五輪の基幹競技と言える陸上でまたも強化責任者が交代した。

 伊東浩司強化委員長のもとで初めて臨んだ今夏の世界選手権では、男子短距離や競歩で好結果を残した。9月には男子100メートルで「10秒の壁」がついに破られ、競技の枠を超えて沸いたばかり。そんなタイミングでの辞任に、現場からは懸念や疑問の声が上がった。

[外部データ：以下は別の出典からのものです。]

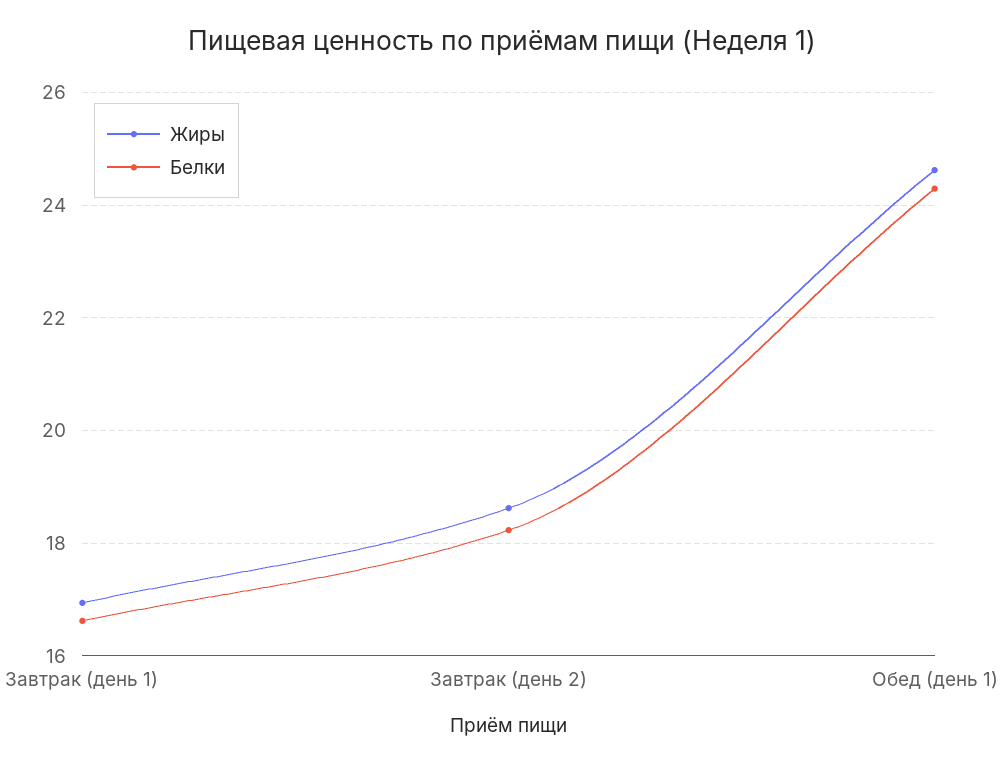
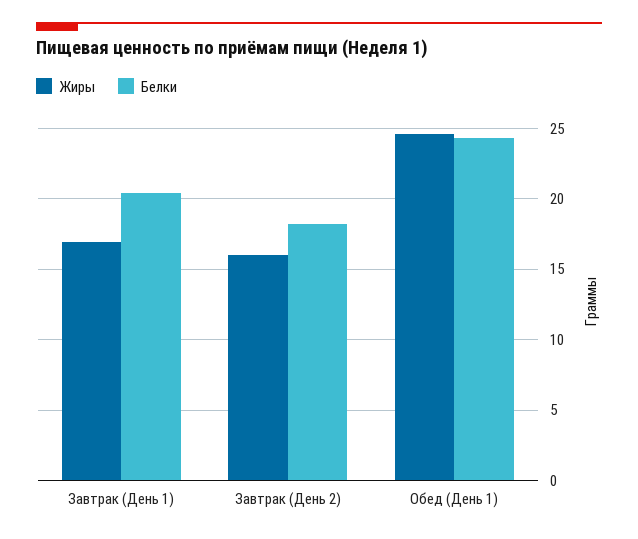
  {
    "Жиры": {
      "Завтрак (день 1)": 17,
-     "Завтрак (день 2)": 18.6,
+     "Завтрак (день 2)": 16,
      "Обед (день 1)": 24.6
    },
    "Белки": {
-     "Завтрак (день 1)": 16.6,
+     "Завтрак (день 1)": 20.5,
      "Завтрак (день 2)": 18.2,
      "Обед (день 1)": 24.2
    }
  }

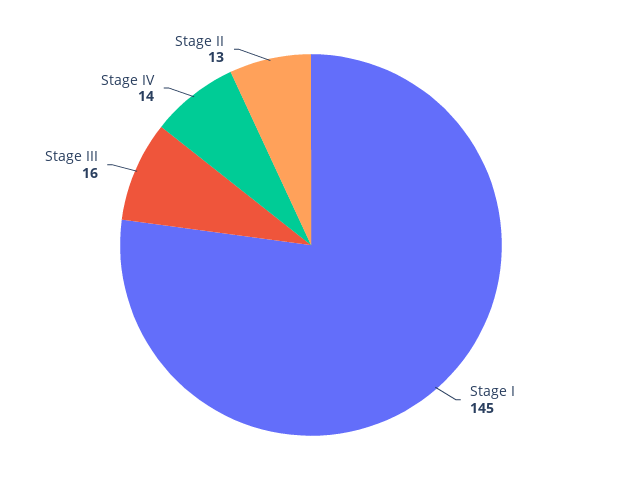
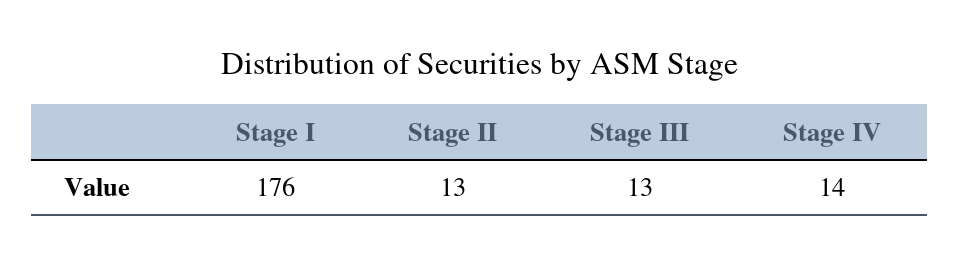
  {
-   "Stage I": 145,
+   "Stage I": 176,
-   "Stage III": 16,
+   "Stage III": 13,
    "Stage IV": 14,
    "Stage II": 13
  }

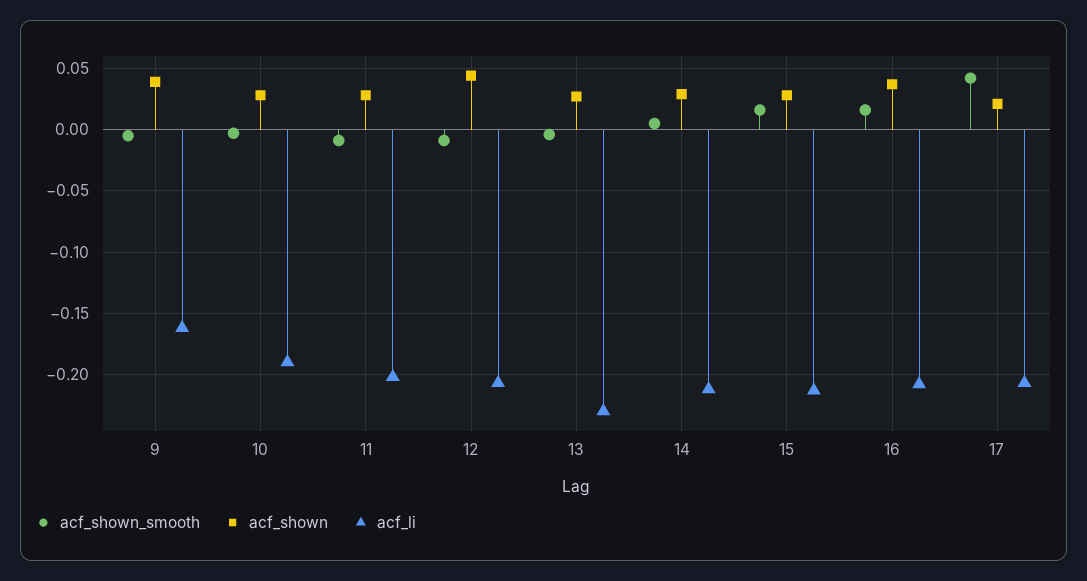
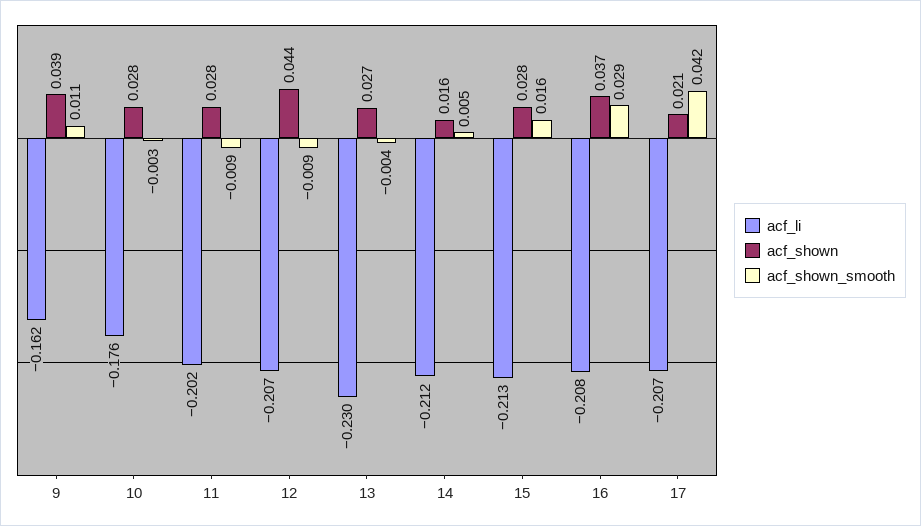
  {
    "acf_shown_smooth": {
-     "9": -0.005,
+     "9": 0.011,
      "10": -0.003,
      "11": -0.009,
      "12": -0.009,
      "13": -0.004,
      "14": 0.005,
      "15": 0.016,
-     "16": 0.015,
+     "16": 0.029,
      "17": 0.042
    },
    "acf_shown": {
      "9": 0.039,
      "10": 0.028,
      "11": 0.028,
      "12": 0.044,
      "13": 0.027,
-     "14": 0.03,
+     "14": 0.016,
      "15": 0.028,
      "16": 0.037,
      "17": 0.021
    },
    "acf_li": {
      "9": -0.162,
-     "10": -0.19,
+     "10": -0.176,
      "11": -0.202,
      "12": -0.207,
      "13": -0.23,
      "14": -0.212,
      "15": -0.213,
      "16": -0.208,
      "17": -0.207
    }
  }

 2020年東京五輪を見据えて起用された伊東氏。理由に挙げた学校業務との両立は当然、想定内だったはずで、強化委メンバーの一人は「何で今なのか。リーダーが代わって(方向性が)どうなるのか」と不安を口にした。人間関係のトラブルがあったのではとみる向きもある。非公開で行われた19日の理事への説明でも「(理由は)他にあるのではないか」などと問う声が複数出たが、押し切られた。日本陸上競技連盟の執行部から、健康状態を理由として聞かされた関係者もいるという。

 伊東氏は14年秋に陸連の男子短距離部長を退任し、約1年後に強化副委員長として復帰。一度離れた人材をすぐに呼び戻すことに反対の声もあった。結果的に、また短期間で体制変更が必要となった。伊東氏個人の問題だけでなく、組織としての人選や運営も当然、問題視される。尾県専務理事は「任命責任は理事会にある。私としても力不足だと感じている」と釈明した。